Hey guys,
I’ve built an ios app with the gemini multimodal live api that uses video+audio input. I’ve been having a persistent issue for about a month that I can’t solve. When the user connects to the bot, the first interaction is off about 50% of the time. Sometimes the bot never responds, sometimes it interrupts itself or hallucinates a user response. It may be an internal Gemini VAD issue, i’m not sure.
Here’s an example from the server logs of it interrupting itself:
`2025-03-08T15:44:10.004 app[d891152c70d638] ord [info] 2025-03-08 15:44:10.003 | DEBUG | pipecat.transports.base_input:_handle_interruptions:124 - User started speaking
2025-03-08T15:44:11.645 app[d891152c70d638] ord [info] 2025-03-08 15:44:11.644 | DEBUG | pipecat.transports.base_input:_handle_interruptions:131 - User stopped speaking
2025-03-08T15:44:12.290 app[d891152c70d638] ord [info] 2025-03-08 15:44:12.289 | DEBUG | pipecat.services.gemini_multimodal_live.gemini:_handle_transcribe_user_audio:270 - [Transcription:user] Hey, what's in this mug?
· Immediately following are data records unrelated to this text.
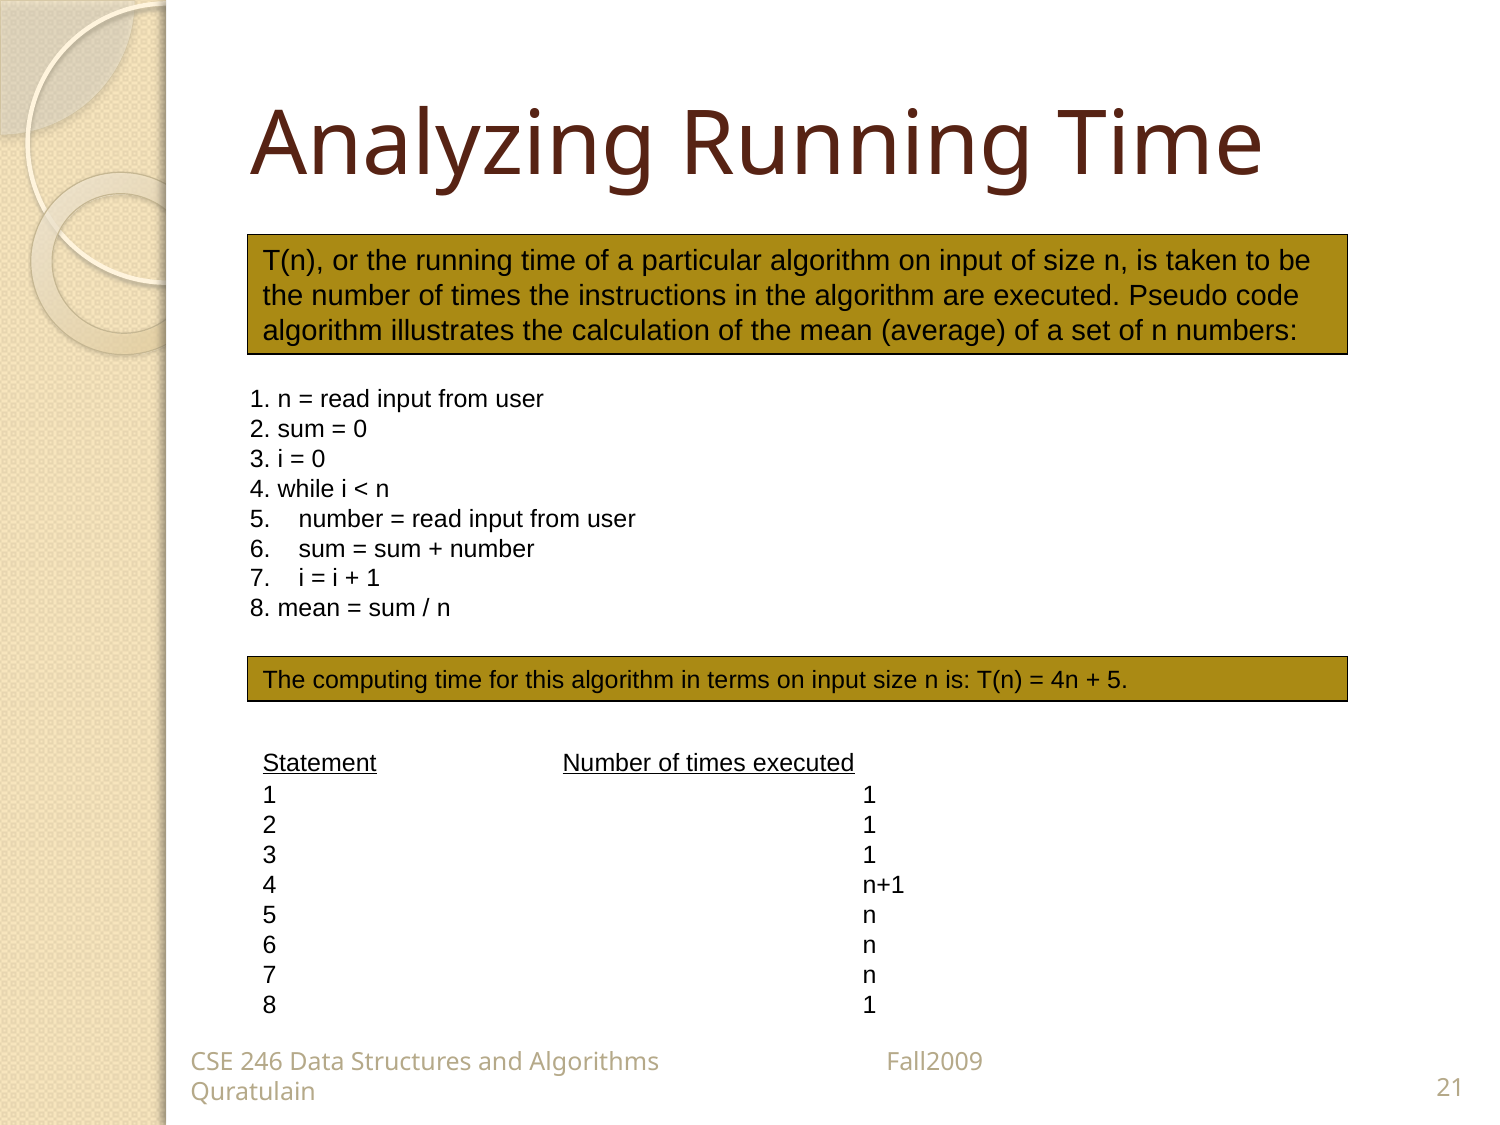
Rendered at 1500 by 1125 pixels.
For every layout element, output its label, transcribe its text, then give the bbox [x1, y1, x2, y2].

title Analyzing Running Time [235, 45, 1466, 233]
text_box The computing time for this algorithm in terms on input size n is: T(n) = 4n + 5. [247, 656, 1348, 701]
text_box Statement Number of times executed 1 1 2 1 3 1 4 n+1 5 n 6 n 7 n 8 1 [97, 726, 973, 1026]
footer CSE 246 Data Structures and Algorithms Fall2009 Quratulain [175, 1034, 1413, 1113]
slide_number 21 [1413, 1034, 1488, 1113]
text_box T(n), or the running time of a particular algorithm on input of size n, is taken to be the number of times the instructions in the algorithm are executed. Pseudo code algorithm illustrates the calculation of the mean (average) of a set of n numbers: [247, 234, 1348, 354]
text_box 1. n = read input from user 2. sum = 0 3. i = 0 4. while i < n 5. number = read input from user 6. sum = sum + number 7. i = i + 1 8. mean = sum / n [235, 374, 836, 630]
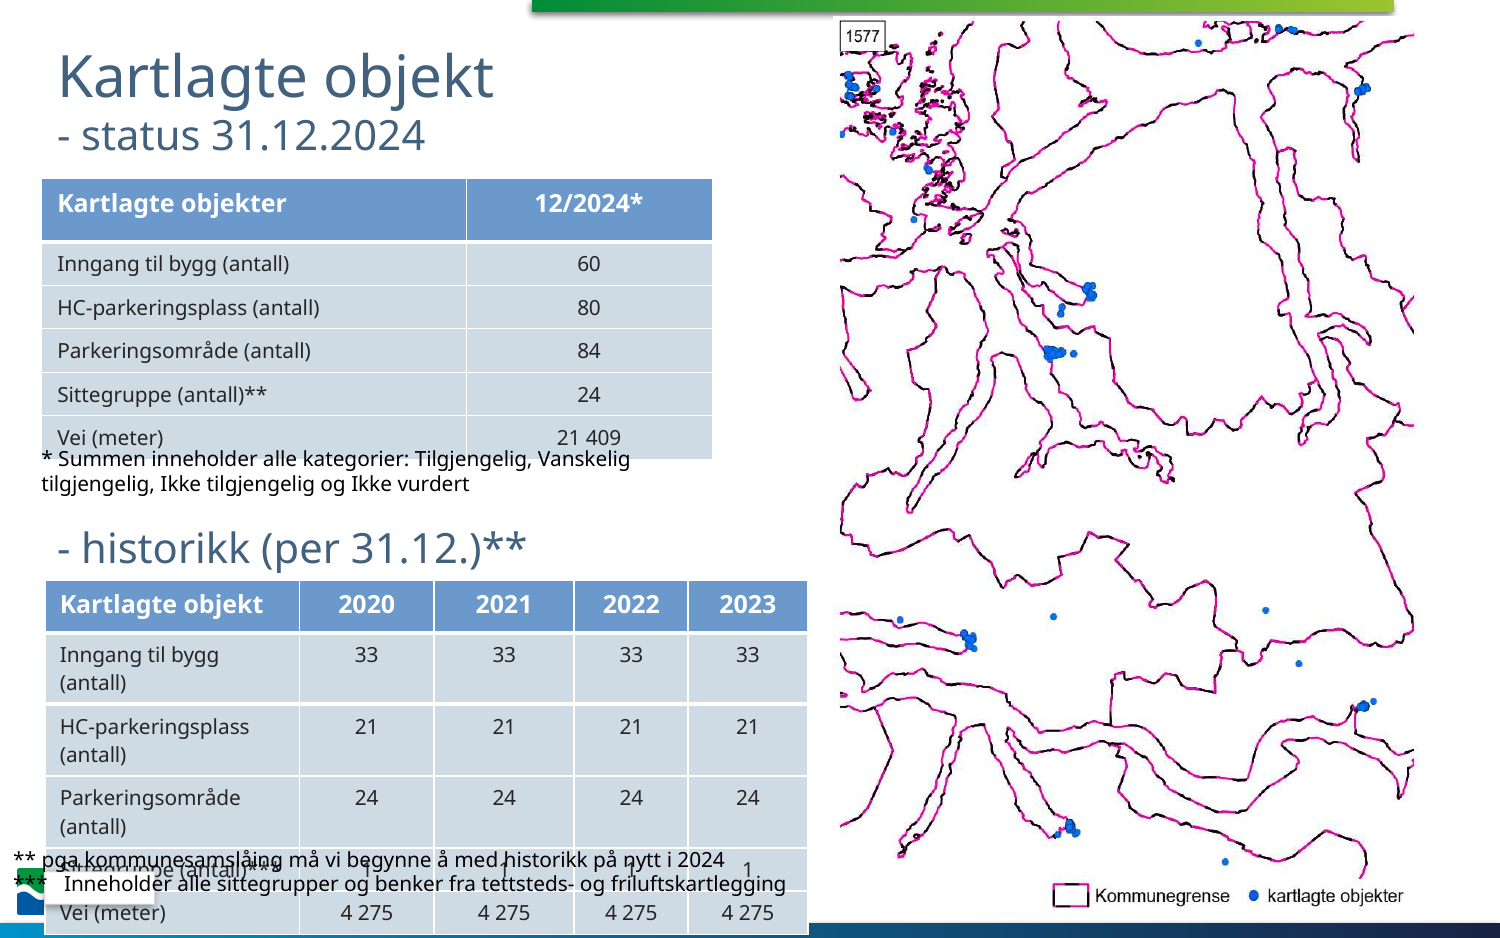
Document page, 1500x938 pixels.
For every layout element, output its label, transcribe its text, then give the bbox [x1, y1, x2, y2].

table_cell 60 [467, 244, 712, 285]
table_cell Parkeringsområde (antall) [42, 329, 466, 372]
table_header Kartlagte objekter [42, 179, 466, 240]
text_box * Summen inneholder alle kategorier: Tilgjengelig, Vanskelig tilgjengelig, Ikke tilgjengelig og Ikke vurdert [26, 438, 711, 504]
table_cell Inngang til bygg (antall) [42, 244, 466, 285]
table_cell Vei (meter) [42, 416, 466, 438]
table_cell Sittegruppe (antall)** [42, 373, 466, 415]
table_cell 24 [575, 777, 687, 838]
table_cell HC-parkeringsplass (antall) [42, 286, 466, 328]
table_cell Vei (meter) [46, 904, 299, 934]
table_cell 24 [435, 777, 573, 838]
table_cell Inngang til bygg (antall) [46, 635, 299, 702]
table_header 2023 [689, 581, 807, 631]
table_cell 21 [435, 706, 573, 775]
table_cell 21 [575, 706, 687, 775]
table_cell 21 409 [467, 416, 712, 459]
table_cell 4 275 [435, 904, 573, 934]
picture [833, 16, 1419, 913]
table_cell Parkeringsområde (antall) [46, 777, 299, 838]
table_cell 4 275 [300, 904, 433, 934]
table_cell 33 [689, 635, 807, 702]
table_cell 80 [467, 286, 712, 328]
table_cell HC-parkeringsplass (antall) [46, 706, 299, 775]
table_header 2020 [300, 581, 433, 631]
table_cell 4 275 [575, 904, 687, 934]
table_header 2021 [435, 581, 573, 631]
table_cell 33 [300, 635, 433, 702]
table_cell 21 [300, 706, 433, 775]
text_box - historikk (per 31.12.)** [42, 496, 828, 580]
table_cell 24 [467, 373, 712, 415]
table_header 2022 [575, 581, 687, 631]
table_cell 24 [689, 777, 807, 847]
text_box Kartlagte objekt - status 31.12.2024 [42, 24, 828, 167]
table_cell 24 [300, 777, 433, 838]
table_cell 1 [802, 849, 807, 890]
table_cell 84 [467, 329, 712, 372]
table_cell 33 [575, 635, 687, 702]
table_cell 33 [435, 635, 573, 702]
table_header 12/2024* [467, 179, 712, 240]
table_header Kartlagte objekt [46, 581, 299, 631]
text_box ** pga kommunesamslåing må vi begynne å med historikk på nytt i 2024 *** Inneholder alle sittegrupper og benker fra tettsteds- og friluftskartlegging [0, 838, 802, 904]
table_cell 4 275 [689, 892, 807, 934]
table_cell 21 [689, 706, 807, 775]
2025-03-08T15:44:13.291 app[d891152c70d638] ord [info] 2025-03-08 15:44:13.291 | DEBUG | pipecat.transports.base_output:_bot_started_speaking:203 - Bot started speaking
2025-03-08T15:44:14.584 app[d891152c70d638] ord [info] 2025-03-08 15:44:14.583 | DEBUG | pipecat.transports.base_input:_handle_interruptions:124 - User started speaking
2025-03-08T15:44:14.585 app[d891152c70d638] ord [info] 2025-03-08 15:44:14.584 | DEBUG | pipecat.transports.base_output:_bot_stopped_speaking:210 - Bot stopped speaking
2025-03-08T15:44:15.224 app[d891152c70d638] ord [info] 2025-03-08 15:44:15.223 | DEBUG | pipecat.transports.base_input:_handle_interruptions:131 - User stopped speaking
2025-03-08T15:44:15.664 app[d891152c70d638] ord [info] 2025-03-08 15:44:15.664 | DEBUG | pipecat.services.gemini_multimodal_live.gemini:_handle_transcribe_user_audio:270 - [Transcription:user] Earl Grey tea.
2025-03-08T15:44:19.688 app[d891152c70d638] ord [info] 2025-03-08 15:44:19.686 | DEBUG | pipecat.services.gemini_multimodal_live.gemini:_handle_transcribe_model_audio:278 - [Transcription:model] Based on the color, it looks like there is coffee in the mug. Would you like me to search for any coffee recipes?